### Request:
Give back the whole listing exactly as written, pictures excluded.

### Input material:
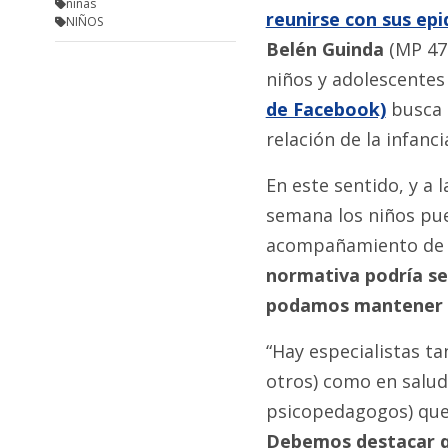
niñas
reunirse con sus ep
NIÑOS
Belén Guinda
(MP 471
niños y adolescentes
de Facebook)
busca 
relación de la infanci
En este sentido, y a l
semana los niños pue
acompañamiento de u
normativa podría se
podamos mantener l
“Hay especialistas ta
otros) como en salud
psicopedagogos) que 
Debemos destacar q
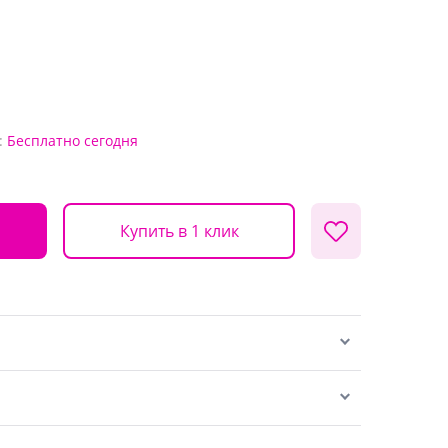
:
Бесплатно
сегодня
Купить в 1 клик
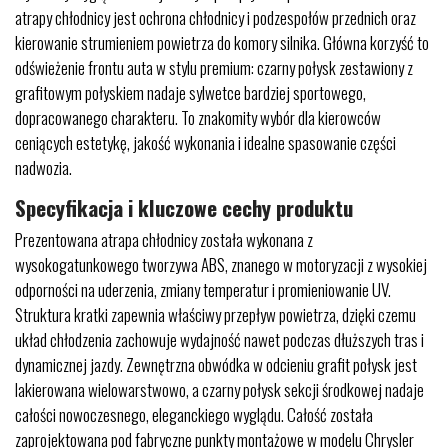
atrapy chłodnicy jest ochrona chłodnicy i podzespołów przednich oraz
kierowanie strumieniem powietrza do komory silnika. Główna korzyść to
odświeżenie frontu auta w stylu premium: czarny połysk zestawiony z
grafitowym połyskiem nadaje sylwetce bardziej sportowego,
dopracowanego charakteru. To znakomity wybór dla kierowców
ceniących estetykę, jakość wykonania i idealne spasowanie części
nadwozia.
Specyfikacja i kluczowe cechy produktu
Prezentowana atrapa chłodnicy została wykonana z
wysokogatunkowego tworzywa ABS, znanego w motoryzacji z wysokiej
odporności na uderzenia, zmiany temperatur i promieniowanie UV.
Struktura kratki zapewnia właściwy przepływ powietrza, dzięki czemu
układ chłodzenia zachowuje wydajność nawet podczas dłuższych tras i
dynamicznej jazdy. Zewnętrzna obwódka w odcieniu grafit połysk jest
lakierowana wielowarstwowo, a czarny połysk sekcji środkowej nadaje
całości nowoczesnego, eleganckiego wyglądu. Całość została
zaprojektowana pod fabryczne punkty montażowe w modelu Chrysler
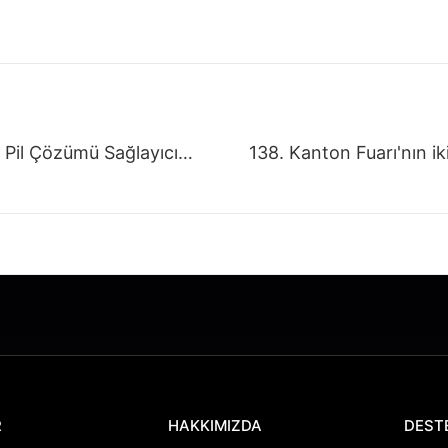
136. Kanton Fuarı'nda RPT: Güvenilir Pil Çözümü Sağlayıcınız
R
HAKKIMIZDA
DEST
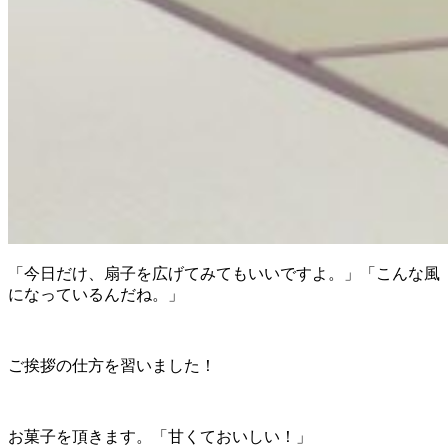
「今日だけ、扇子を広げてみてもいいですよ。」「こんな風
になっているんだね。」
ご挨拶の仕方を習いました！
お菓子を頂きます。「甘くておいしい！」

### Answer below:
niñas
reunirse con sus ep
NIÑOS
Belén Guinda
(MP 471
niños y adolescentes
de Facebook)
busca 
relación de la infanci
En este sentido, y a l
semana los niños pue
acompañamiento de u
normativa podría se
podamos mantener l
“Hay especialistas ta
otros) como en salud
psicopedagogos) que 
Debemos destacar q
:
Бесплатно
сегодня
Купить в 1 клик
atrapy chłodnicy jest ochrona chłodnicy i podzespołów przednich oraz
kierowanie strumieniem powietrza do komory silnika. Główna korzyść to
odświeżenie frontu auta w stylu premium: czarny połysk zestawiony z
grafitowym połyskiem nadaje sylwetce bardziej sportowego,
dopracowanego charakteru. To znakomity wybór dla kierowców
ceniących estetykę, jakość wykonania i idealne spasowanie części
nadwozia.
Specyfikacja i kluczowe cechy produktu
Prezentowana atrapa chłodnicy została wykonana z
wysokogatunkowego tworzywa ABS, znanego w motoryzacji z wysokiej
odporności na uderzenia, zmiany temperatur i promieniowanie UV.
Struktura kratki zapewnia właściwy przepływ powietrza, dzięki czemu
układ chłodzenia zachowuje wydajność nawet podczas dłuższych tras i
dynamicznej jazdy. Zewnętrzna obwódka w odcieniu grafit połysk jest
lakierowana wielowarstwowo, a czarny połysk sekcji środkowej nadaje
całości nowoczesnego, eleganckiego wyglądu. Całość została
zaprojektowana pod fabryczne punkty montażowe w modelu Chrysler
136. Kanton Fuarı'nda RPT: Güvenilir Pil Çözümü Sağlayıcınız
R
HAKKIMIZDA
DEST
「今日だけ、扇子を広げてみてもいいですよ。」「こんな風
になっているんだね。」
ご挨拶の仕方を習いました！
お菓子を頂きます。「甘くておいしい！」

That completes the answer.